--- START OF Records ---

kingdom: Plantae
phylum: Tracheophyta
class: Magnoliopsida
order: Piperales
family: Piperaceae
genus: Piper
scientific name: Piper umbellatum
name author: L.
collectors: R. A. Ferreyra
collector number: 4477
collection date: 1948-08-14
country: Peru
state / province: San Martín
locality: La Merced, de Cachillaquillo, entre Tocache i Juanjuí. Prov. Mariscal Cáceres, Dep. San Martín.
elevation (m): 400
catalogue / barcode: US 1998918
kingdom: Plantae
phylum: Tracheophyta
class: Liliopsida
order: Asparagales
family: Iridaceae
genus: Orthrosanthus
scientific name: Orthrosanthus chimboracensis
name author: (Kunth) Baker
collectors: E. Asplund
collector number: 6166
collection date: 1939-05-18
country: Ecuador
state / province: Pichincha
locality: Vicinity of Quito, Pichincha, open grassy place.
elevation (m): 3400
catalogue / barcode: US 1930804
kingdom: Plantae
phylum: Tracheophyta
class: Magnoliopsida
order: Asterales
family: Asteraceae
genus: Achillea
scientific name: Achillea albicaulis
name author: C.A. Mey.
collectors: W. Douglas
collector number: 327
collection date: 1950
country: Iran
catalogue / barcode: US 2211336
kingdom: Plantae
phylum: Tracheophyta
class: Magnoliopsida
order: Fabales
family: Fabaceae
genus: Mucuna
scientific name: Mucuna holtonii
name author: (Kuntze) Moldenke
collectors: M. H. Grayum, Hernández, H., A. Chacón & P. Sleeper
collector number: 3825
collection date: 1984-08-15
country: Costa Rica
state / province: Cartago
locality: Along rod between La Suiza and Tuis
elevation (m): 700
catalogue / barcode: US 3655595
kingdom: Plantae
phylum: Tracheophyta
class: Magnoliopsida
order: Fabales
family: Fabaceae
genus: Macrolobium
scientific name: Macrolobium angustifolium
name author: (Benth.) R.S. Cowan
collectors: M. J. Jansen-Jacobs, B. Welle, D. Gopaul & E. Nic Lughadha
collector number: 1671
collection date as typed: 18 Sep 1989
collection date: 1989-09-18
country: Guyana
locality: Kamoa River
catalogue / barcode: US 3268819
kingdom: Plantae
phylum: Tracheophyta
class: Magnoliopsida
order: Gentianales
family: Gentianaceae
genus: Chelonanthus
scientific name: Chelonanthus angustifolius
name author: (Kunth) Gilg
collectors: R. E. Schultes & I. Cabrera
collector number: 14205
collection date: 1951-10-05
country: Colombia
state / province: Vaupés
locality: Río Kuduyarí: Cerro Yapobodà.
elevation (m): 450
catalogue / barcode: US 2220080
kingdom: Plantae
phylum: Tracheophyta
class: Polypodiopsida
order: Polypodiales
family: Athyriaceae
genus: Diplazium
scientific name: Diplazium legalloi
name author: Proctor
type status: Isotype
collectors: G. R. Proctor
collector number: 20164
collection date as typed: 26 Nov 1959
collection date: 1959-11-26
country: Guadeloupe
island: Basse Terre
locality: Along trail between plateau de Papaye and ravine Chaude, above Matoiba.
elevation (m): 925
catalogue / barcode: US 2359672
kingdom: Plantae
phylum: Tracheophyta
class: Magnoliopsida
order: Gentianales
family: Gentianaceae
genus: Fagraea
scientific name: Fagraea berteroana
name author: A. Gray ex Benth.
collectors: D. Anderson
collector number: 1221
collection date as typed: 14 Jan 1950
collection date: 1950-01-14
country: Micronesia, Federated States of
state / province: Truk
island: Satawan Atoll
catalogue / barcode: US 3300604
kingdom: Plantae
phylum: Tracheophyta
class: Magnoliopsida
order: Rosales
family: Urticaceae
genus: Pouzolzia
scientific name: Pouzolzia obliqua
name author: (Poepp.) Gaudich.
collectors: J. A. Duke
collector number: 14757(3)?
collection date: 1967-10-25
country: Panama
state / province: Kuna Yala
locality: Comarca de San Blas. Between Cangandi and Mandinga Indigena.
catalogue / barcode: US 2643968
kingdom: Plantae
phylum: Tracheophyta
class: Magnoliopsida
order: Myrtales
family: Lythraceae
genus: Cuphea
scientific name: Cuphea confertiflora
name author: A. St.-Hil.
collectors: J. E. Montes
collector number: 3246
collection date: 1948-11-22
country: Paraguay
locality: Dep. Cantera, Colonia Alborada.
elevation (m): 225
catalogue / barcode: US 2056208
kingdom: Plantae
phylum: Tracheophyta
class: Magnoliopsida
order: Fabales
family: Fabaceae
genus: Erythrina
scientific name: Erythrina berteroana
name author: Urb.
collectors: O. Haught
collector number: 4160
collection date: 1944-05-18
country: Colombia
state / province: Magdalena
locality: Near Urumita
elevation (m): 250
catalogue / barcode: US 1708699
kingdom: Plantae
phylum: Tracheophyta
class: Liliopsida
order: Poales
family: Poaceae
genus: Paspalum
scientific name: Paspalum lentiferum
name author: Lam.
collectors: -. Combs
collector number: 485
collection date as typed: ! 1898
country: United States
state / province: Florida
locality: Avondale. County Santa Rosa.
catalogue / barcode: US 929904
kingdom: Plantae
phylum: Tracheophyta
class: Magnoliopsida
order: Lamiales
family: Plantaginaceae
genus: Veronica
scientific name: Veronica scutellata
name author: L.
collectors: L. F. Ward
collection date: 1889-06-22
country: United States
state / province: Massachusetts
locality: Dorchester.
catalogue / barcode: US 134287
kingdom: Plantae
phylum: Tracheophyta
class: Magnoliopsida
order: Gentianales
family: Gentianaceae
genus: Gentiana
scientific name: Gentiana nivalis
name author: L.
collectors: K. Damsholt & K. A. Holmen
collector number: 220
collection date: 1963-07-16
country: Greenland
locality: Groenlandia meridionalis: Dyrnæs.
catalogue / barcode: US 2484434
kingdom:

--- END OF Records ---

▶ _Task requirements_: Return the stretch of the material from the line containing "scientific name: Mucuna holtonii" through the line containing "state / province: Cartago", copying each line exactly.

▶ _Output_:
scientific name: Mucuna holtonii
name author: (Kuntze) Moldenke
collectors: M. H. Grayum, Hernández, H., A. Chacón & P. Sleeper
collector number: 3825
collection date: 1984-08-15
country: Costa Rica
state / province: Cartago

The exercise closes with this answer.